> **Passage shown**:
* * * *

Would 16 cogs and 1 MB of Hub be worth a speed reduction from 160 MHz to 120 MHz?
Plus the questions of higher price and larger package ?
Is there a 'killer app' that cannot work at 120MHz, but can at 160MHz ?
Is there a 'killer app' that needs 16 COGS and cannot work with 8 ?
The new GAP8 from Greenwaves, is somewhat similar to P2, but chases lower power.
This has 9 cores, 250MHz PLL, in compact QFN84, but seems light on peripheral support.
Chip,
Now you finally seem to be talking to the right people at OnSemi !
I presume the 120MHz question is because the routing length is the critical path in the larger die, whereas previously it was the ALU in the critical path?
Is it worth asking if they would build the wafers with 50/50 1MB 16 Cog and 256KB 4 Cog or some other ratio? Would there be any/much additional cost for this?
Were you really considering the interposer with SPI Flash?
If you did this, and if the connection was made to the external I/O P58-61 to the internal SPI, then it could be programmed as traditional SPI while holding the P2 in reset. When the P2 boots, it could load some of the SPI into the top of hub and start Cog 0 executing it (hub) as hubexec. This could mean that internal P2 ROM would not be required, and there would be no mask ROM to worry about getting it wrong. If you wanted a debugger or whatever, you could pre-program this in your factory when testing the chips.

* * * *

[Dataset items]
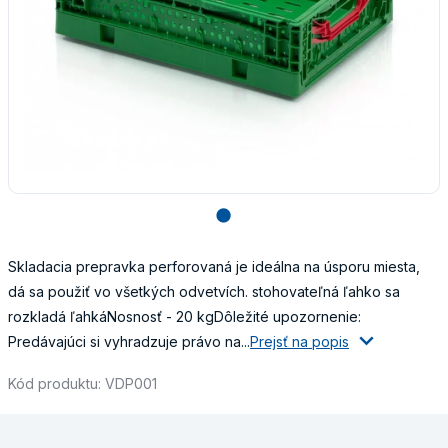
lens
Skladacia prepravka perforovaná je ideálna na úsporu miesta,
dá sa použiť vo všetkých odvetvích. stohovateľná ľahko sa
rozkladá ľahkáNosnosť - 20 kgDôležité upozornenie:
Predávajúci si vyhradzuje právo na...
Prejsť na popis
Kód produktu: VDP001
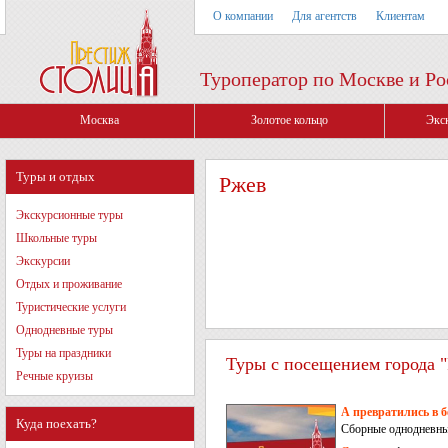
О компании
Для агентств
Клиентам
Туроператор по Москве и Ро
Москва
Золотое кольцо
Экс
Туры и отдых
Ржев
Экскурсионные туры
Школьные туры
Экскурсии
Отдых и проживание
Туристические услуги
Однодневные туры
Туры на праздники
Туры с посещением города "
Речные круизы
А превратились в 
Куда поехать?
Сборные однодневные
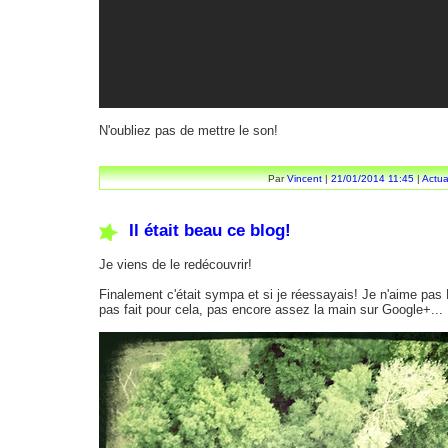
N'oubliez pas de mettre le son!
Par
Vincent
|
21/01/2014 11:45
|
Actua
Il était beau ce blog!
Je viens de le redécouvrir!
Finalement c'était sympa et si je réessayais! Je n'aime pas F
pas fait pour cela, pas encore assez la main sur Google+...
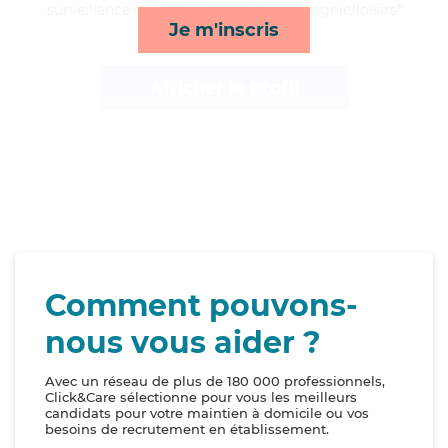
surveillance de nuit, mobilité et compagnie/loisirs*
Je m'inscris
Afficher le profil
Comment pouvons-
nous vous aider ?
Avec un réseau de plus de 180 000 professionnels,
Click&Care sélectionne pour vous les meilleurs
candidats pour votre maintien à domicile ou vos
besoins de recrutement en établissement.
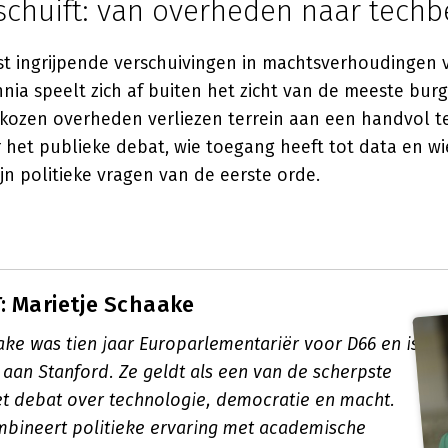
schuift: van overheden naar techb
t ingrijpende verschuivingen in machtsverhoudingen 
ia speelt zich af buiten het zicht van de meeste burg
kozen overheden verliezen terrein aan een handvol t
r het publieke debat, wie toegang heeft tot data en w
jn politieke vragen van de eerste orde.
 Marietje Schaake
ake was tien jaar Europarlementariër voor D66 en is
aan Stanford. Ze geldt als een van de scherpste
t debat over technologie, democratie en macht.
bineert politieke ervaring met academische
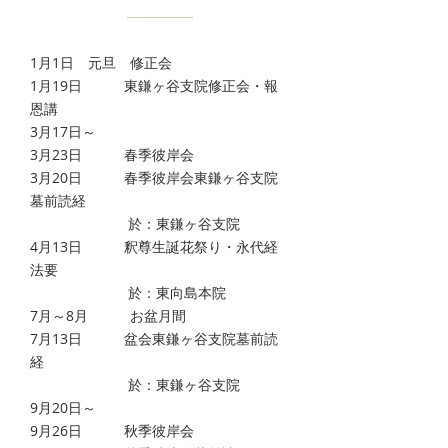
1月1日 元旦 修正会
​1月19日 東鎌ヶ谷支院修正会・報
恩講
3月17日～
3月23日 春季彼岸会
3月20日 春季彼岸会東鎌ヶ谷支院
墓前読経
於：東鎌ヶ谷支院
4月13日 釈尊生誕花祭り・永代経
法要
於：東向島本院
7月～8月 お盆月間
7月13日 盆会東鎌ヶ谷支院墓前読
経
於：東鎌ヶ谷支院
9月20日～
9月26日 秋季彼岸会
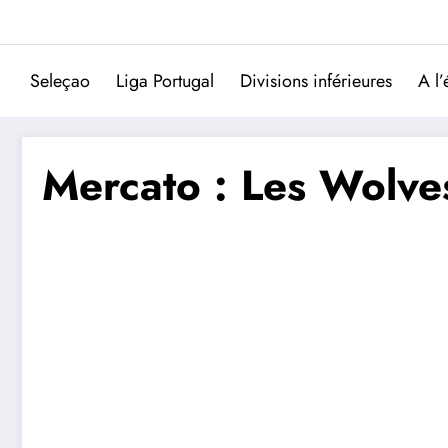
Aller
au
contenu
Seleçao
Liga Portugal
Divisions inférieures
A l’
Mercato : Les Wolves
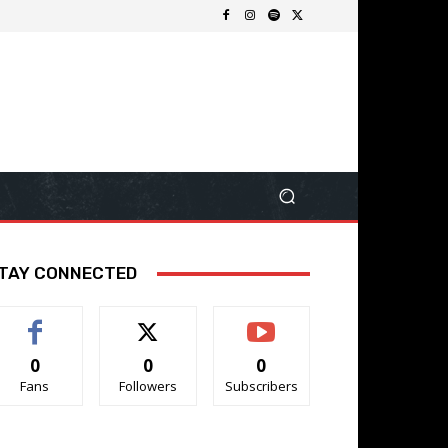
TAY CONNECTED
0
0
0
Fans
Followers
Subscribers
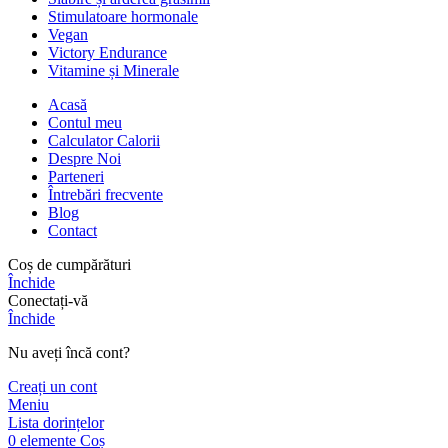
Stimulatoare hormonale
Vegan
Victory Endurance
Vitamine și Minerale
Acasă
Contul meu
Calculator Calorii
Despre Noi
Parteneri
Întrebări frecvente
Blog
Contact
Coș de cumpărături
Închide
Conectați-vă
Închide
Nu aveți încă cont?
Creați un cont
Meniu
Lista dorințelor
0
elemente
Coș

* * * *

> **To-do item**:
Continue the forum thread about P2 cog count, hub memory, and clock speed from the point where it stops. The listing has no connection to the forum thread about the P2 chip design.

> **Result for this exercise**:
It is no doubt too late, but have you asked what OnSemi's next smaller feature size (120nm/90nm?) costs? Just pondering if there was any benefit to go to a smaller feature size at this late stage for P2, and its' implications. Maybe we could get 250MHz???
Interestingly, according to Amkor datasheet specs, the second largest available exposed pad will be a square of 10.3mm x 10.3mm, associated with both LQFP and TQFP 14x14 body size dimensions.
If not the same, they are very similar with the ones already selected to assemble P2 dices.
The biggest one they offer, 11.0mm x 11.0mm, relates to the 28x28 body size package. Not a valuable increase, nor proportional with the increase in package dimensions.
Perhaps they could do a custom version for Parallax, but the extra tooling costs will apply, for sure.
Would 16 cogs and 1 MB of Hub be worth a speed reduction from 160 MHz to 120 MHz?
Wow, that is a dilemma.
A naive calculation shows that 8 * 160= 1280 and 16 * 120 = 1920 so clearly 16 cogs at the slower speed is 50% mo' better.
My humble attempt at an FFT on the Propeller https://github.com/ZiCog/fftbench runs faster with more COGs. Not linearly of course. I forget the figures but let's say spreading it over 4 COGS made it 3 times faster than one. That's great but using half your COGs to do an FFT is limiting what else you can do with the machine. In that case more COGs would be more better, even if they are each a bit slower.
On the other hand, those that really want to tweak I/O at maximum rate would be disappointed with the drop in clock speed.
On the third hand, having more RAM space is always good.
Personally, I'd love to see 16 COGs and 1M of RAM at 120MHz.
It's an audacious thing the world has never seen before.
Perhaps I've became insane in the last months, and typing the following sentences could be considered as a testimony of any severe disorder, trying to destroy my brain, but, aniway...
If and when an application does needs more than 8 COGs, it will soon become short on the number of available pins too.
Holy Geometric Grail!
Why don't try to preserve the MHz, whyle also gaining in number of COGs and pins too?
Two instances of the well designed 8 COG/64 pin version, with 1MB of Dual-Ported HUB ram, BETWEEN them?
In a 20x20 package?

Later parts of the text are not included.